Chiromo went on to teach at the University of Malawi. He rose to senior lecturer and head of the fine art section in the Department of Fine and Performing Arts at Chancellor College. Chiromo has inspired artists around the world including David McCurry who studied under him whilst in Malawi.

==Art==
Chiromo's oil paintings were sometimes built up with fabric, sand or pebbles to produce a deep relief and three-dimensional effect. He once noted that, "Africans express (themselves) better in three-dimensional arts. He regularly used different canvas shapes straying away from the more traditional rectangular canvas.

===Notable works===
- Mother and Child panel, 1993 at Chapel of the White Fathers
- Vocation of the Apostles, 1993 (privately owned)

===Exhibits===
Chiromo's paintings became popular internationally in the 1980s. They have been exhibited in galleries and exhibitions in the United States, Zambia, England, Canada and South Africa.

==Publications==
- The Art of Kay Chiromo: A Memorial and a Celebration of His Work, Malawi National Commission for UNESCO (Book), Chiromo, Kay – 1997
- A Survey of Malawi Articrafts, Chiromo, Kay – 1993
- Visual arts of Malawi [videorecording], Chiromo, Kay −1991

===Publications by others===
- A Cameraman's Tale: Focus and Perspective in Kay Chiromo's Visual Arts of Malawi, Journal of Humanities,(Journal), W. Msosa, 1996

==Personal==
Kay Chiromo died in 1994, but his artistic legacy can be seen throughout Malawi. The UNESCO-sponsored book collection of his work was written by him but published after his death.
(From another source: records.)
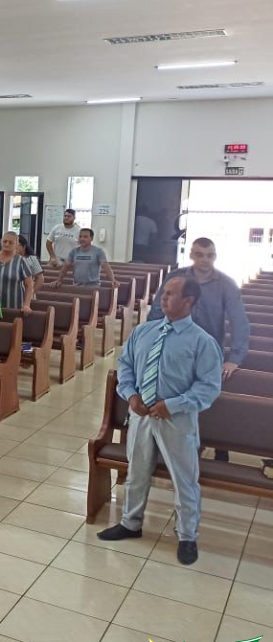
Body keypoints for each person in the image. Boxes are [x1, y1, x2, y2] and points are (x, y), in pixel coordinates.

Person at [97, 277, 223, 566]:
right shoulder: (144, 331)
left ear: (188, 301)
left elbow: (208, 387)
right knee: (137, 470)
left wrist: (173, 405)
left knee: (184, 478)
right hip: (141, 415)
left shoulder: (202, 342)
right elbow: (125, 366)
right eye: (163, 293)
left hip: (176, 420)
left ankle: (187, 536)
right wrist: (131, 396)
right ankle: (131, 523)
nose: (162, 297)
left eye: (170, 294)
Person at [148, 237, 250, 460]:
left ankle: (219, 446)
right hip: (174, 350)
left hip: (208, 354)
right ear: (192, 255)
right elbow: (157, 311)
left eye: (210, 255)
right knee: (173, 398)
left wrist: (234, 358)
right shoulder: (175, 278)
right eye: (200, 254)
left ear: (215, 256)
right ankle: (173, 448)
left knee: (207, 402)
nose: (205, 259)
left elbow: (239, 322)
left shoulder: (226, 284)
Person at [0, 231, 35, 313]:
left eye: (10, 242)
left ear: (16, 244)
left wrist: (26, 305)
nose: (7, 244)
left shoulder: (21, 261)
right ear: (1, 242)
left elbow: (29, 285)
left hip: (14, 306)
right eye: (4, 241)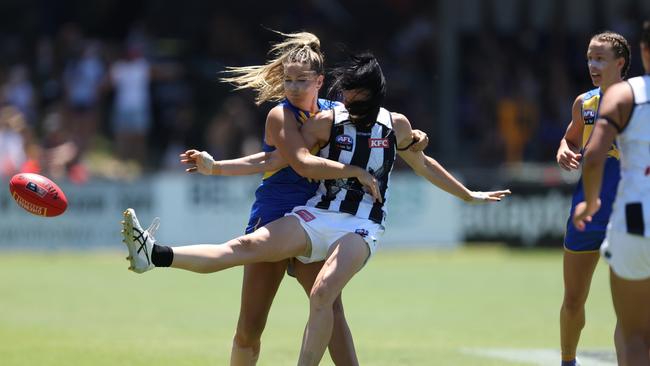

There was also an annual national literary competition, the 'Kay Chiromo Literary Competition' named in his honour from 1995 to 1999. Award-winning essays from this collection have been published in books such as the 'Wildlife and Environmental Essays: Prize Winning Essays from the Kay Chiromo Competition 1995–1999' Chiromo died in a car accident in 1994.